Has Black Mirror come to China?

Cast your minds back to the first episode of the new series of Charlie Brooker’s dystopian Black Mirror. In ‘Nosedive’ the protagonist Lacie simpers her way through a perfectly manicured world of perfectly polite people. In this alternate reality, every action is judged and rated by those around her and her average rating is visible to everyone she comes into contact with. Lacie adopts a persona of false niceties in an attempt to improve her ratings but the pressure gets too much- her emotions break through her polished exterior and in no time at all, she finds herself slipping further and further down the five-point rating scale as her freedoms become increasingly restricted.

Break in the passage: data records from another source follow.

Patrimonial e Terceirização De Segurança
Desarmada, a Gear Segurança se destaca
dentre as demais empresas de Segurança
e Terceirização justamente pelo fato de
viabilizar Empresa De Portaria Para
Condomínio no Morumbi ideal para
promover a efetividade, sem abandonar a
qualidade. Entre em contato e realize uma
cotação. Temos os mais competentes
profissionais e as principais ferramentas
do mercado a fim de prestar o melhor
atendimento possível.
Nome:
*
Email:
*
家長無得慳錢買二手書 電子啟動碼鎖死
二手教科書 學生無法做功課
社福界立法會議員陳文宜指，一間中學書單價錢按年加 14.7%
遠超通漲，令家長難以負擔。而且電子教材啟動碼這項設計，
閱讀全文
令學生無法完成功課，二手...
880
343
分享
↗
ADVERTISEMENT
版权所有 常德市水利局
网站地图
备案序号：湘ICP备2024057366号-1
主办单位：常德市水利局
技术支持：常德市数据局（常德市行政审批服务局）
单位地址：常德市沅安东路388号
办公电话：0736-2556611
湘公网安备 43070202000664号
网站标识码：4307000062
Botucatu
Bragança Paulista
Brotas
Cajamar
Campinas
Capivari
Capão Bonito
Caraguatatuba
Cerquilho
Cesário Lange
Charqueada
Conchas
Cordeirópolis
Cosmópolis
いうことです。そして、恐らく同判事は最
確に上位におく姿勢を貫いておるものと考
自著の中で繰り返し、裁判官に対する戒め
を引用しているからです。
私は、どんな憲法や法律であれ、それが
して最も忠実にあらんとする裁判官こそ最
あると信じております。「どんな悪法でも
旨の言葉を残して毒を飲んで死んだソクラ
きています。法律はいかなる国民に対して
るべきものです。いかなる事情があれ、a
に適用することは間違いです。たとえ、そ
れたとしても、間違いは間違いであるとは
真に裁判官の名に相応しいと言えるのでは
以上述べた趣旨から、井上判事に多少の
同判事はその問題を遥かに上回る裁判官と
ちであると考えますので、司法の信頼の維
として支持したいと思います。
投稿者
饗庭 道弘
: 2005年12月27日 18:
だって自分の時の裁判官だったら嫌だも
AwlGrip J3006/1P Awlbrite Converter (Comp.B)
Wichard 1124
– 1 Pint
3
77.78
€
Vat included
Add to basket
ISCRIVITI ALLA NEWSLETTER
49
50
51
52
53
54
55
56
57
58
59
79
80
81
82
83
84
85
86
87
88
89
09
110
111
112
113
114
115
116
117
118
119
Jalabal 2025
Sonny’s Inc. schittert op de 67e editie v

The thing about Charlie Brooker’s imagined world is that, despite seeming extreme, it fits the blueprint of our contemporary world so snugly that it never feels completely inconceivable. ‘Nosedive’ could not be more relevant after recent reports about the Chinese government’s decision to speed up plans for its new social credit system have caused ethical concerns to flare up.

In 2014, the Chinese government released reports about a social credit system that would combine data such as tax payments and adherence to traffic regulations in order to build a profile of trustworthiness for each of its citizens. It would require a kind of national database of each individual’s ratings which would bureaucratize almost every aspect of public life; from social security to the labour force to internet usage. According to China Daily “The credit-worthy will be granted conveniences in education, employment and opening start-ups, while severe wrongdoing will be made public”. This system becomes compulsory in 2020.

The reaction of the global press has been understandably incredulous, largely due to the fact that this move by the government coincides with the piloting of eight social rating apps such as Sesame Credit (launched by Alibaba- China’s answer to Amazon), which have been described as having “gamified obedience to the State”.  However, China does not currently have a financial credit rating system as rigorous as those in the West, so efforts to make credit ratings more transparent seem justifiable; especially considering the problems China faces with issues such as fraud and corruption throughout its industrial, healthcare and education systems.

Yet these pilot projects penetrate further than simply analyzing financial credit by combining data from all spheres of an individual’s life. For example, an individual’s internet activity may be assessed on the basis of whether the user is sharing content that is pro- or anti-state. The fact that the government has given these apps its stamp of approval, whilst the political rhetoric in its own reports maintains a typical sense of ambivalence about the consequences that a social credit system would have, has led many media sources to conflate the two ideas and come to the conclusion that China is embarking on a new form of social engineering. Given China’s history of social control, this is a predictable accusation to make, though, admittedly, it is not that far from the truth. If plans go ahead as expected, the publicising of social scores means that people not only have a regulating effect on each other but also on themselves. What is often harder to accept is that these Orwellian forms of social control already exist in democratic countries. They simply appear on a smaller scale and in a socially accepted format.

Take a moment to consider the apps which you use in everyday life. How about the last time you used an Uber? The simplicity of it means that barely a second thought is spared for the number of stars with which you rate your driver. However, internal charts shared by Business Insider in 2015 leave little room for doubt about the direct implications which driver ratings have on the security of an Uber driver’s job. Drivers with an average rating of 4.6 out of 5 or below run the risk of becoming ‘deactivated’. Of course, this is all for the purpose of providing excellent customer service and improving safety for Uber’s customers and ‘partners’ alike. In an automated world where instant gratification has become the norm and customers and suppliers both dance to the merciless tune of the markets, there is no room for human error. When the requirement is to give a 100% ‘performance’ 100% of the time human emotions and short-fallings become inconvenient blips in the system, yet sanctions as a result of mistakes have very real consequences for individuals.

This brings us back to Lacie’s performance in Black Mirror. Her interactions with people are not genuine but tactical moves to gain approval and improve her social rating. All the while, the spectre of those who have slipped down the social ladder and lost privileges such as the right to work looms large, pressuring her to keep up her performance. Similarly, China’s decision to quantify the trustworthiness of its citizens reeks of irony as it will inevitably weaken authentic relationships and hand totalitarian control to those who decide which citizens are deemed ‘trustworthy’.